**** STUDY TEXT

Tom Atkins and Howard Hesseman pick up a quick paycheck in 1977 telefilm Tarantulas: The Deadly Cargo. It looks like they’re going to be the stars of this, except they’re out of the picture in about 15 minutes or so.
These two had been flying a plane full of coffee out of Ecuador, after taking on some unexpected passengers. By that, I mean the three people sneaking out of the country for whatever reason. And, oh yeah, a whole bunch of deadly tarantulas. Hence why the movie isn’t called Illegal Immigrants: The Deadly Cargo.
Anywho, the plane crashes, killing every non-arachnid inside. Mind you, the budget doesn’t provide for us to be able to see the crash, though I was still impressed with the resulting wreckage staged in a field.
After the crash, things already start getting a bit wobbly with this affair. Not only have you killed off the two you thought were going to be their leads, but now you’re stuck with Claude Akins as the sheriff you’ve seen him play so many times, that it is almost like he is a recurring character across a great many films and shows. There’s also fellow screen veterans Pat Hingle as the town doctor and Bert Remsen as the owner of a produce warehouse. The last seems to be channeling the mayor from Jaws, with a similar focus on money over the welfare of the local populace. One indication you’re watching a made-for-TV is film when most of your leads have been card-carrying AARP members for a while.

********

Answer these questions using the review of Tarantulas: The Deadly Cargo.
(a) In what year was the telefilm made?
(b) What was the plane carrying, and out of what country?
(c) Who plays the town doctor?
The items on this page are not needed.

**** DATA PROVIDED

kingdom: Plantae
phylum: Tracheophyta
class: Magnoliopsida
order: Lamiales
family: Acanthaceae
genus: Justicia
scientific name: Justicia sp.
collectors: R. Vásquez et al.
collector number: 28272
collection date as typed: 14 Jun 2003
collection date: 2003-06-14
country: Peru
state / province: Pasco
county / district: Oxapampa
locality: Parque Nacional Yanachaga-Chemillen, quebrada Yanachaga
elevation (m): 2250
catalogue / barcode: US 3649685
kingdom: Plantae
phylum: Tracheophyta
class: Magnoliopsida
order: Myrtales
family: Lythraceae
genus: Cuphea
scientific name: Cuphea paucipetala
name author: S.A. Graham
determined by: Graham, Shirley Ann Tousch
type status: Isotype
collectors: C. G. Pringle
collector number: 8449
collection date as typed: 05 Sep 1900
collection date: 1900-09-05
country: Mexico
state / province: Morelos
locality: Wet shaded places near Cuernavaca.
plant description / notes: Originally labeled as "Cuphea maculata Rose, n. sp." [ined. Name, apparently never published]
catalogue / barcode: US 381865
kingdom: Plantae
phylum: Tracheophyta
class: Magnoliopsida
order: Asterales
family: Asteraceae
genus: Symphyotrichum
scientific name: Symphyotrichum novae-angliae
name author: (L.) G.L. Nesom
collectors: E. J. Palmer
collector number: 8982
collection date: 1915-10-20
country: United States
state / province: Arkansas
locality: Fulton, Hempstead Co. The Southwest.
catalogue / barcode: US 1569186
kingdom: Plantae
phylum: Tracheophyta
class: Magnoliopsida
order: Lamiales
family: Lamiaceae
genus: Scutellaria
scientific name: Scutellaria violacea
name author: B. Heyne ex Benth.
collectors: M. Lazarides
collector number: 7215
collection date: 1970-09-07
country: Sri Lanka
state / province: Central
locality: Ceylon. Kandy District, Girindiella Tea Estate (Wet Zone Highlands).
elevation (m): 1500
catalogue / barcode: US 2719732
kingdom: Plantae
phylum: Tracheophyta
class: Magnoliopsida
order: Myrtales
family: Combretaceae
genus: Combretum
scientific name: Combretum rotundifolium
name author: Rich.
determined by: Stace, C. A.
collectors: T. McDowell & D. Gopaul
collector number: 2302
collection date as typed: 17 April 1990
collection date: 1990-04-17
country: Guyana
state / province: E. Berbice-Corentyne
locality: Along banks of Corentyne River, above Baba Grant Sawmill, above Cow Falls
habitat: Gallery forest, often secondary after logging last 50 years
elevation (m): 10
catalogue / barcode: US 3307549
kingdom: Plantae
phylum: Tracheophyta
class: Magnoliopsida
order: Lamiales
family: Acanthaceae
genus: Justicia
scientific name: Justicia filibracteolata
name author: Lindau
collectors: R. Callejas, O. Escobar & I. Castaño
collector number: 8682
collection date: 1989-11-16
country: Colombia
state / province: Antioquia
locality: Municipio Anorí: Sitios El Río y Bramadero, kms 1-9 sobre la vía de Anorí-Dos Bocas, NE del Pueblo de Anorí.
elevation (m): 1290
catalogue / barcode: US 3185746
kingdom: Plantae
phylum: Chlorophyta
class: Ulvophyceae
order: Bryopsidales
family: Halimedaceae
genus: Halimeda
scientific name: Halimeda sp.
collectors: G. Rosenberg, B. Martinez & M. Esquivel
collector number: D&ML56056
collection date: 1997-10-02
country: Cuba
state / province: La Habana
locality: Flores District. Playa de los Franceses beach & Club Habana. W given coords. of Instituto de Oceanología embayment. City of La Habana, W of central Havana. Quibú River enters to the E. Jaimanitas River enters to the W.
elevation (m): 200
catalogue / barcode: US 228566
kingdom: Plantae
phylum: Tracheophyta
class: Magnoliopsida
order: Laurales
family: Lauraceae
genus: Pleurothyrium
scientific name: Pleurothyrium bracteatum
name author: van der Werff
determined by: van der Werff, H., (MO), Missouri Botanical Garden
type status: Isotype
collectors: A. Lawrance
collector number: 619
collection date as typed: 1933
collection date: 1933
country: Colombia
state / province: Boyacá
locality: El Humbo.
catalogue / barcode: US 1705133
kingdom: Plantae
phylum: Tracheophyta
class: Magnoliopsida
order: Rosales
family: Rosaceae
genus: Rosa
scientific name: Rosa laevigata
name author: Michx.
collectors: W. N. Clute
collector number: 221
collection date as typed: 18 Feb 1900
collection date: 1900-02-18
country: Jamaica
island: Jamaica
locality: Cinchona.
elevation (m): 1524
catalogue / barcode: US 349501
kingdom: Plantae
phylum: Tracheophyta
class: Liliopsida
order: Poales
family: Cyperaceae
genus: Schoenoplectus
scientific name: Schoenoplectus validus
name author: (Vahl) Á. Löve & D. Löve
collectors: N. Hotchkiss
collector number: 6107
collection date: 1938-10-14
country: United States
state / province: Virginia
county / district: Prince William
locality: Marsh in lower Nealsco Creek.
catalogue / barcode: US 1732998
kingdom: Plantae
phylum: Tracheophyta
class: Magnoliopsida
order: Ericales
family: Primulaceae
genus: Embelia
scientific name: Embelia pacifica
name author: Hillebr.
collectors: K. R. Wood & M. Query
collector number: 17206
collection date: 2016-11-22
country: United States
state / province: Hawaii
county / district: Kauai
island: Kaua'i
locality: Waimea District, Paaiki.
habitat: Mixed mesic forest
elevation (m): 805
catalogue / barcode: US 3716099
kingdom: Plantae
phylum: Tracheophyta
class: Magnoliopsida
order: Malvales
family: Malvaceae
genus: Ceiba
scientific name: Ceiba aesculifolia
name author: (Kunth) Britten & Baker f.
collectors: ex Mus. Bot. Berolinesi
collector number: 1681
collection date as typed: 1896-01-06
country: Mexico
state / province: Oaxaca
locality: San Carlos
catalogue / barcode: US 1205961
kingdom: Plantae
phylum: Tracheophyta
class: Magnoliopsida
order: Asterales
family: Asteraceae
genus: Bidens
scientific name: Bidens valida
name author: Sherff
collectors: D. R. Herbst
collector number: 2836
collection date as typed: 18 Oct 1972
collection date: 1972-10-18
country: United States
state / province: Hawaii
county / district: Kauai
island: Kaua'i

********

§ **WRITTEN RESPONSE**
(a) 1977
(b) Coffee, out of Ecuador
(c) Pat Hingle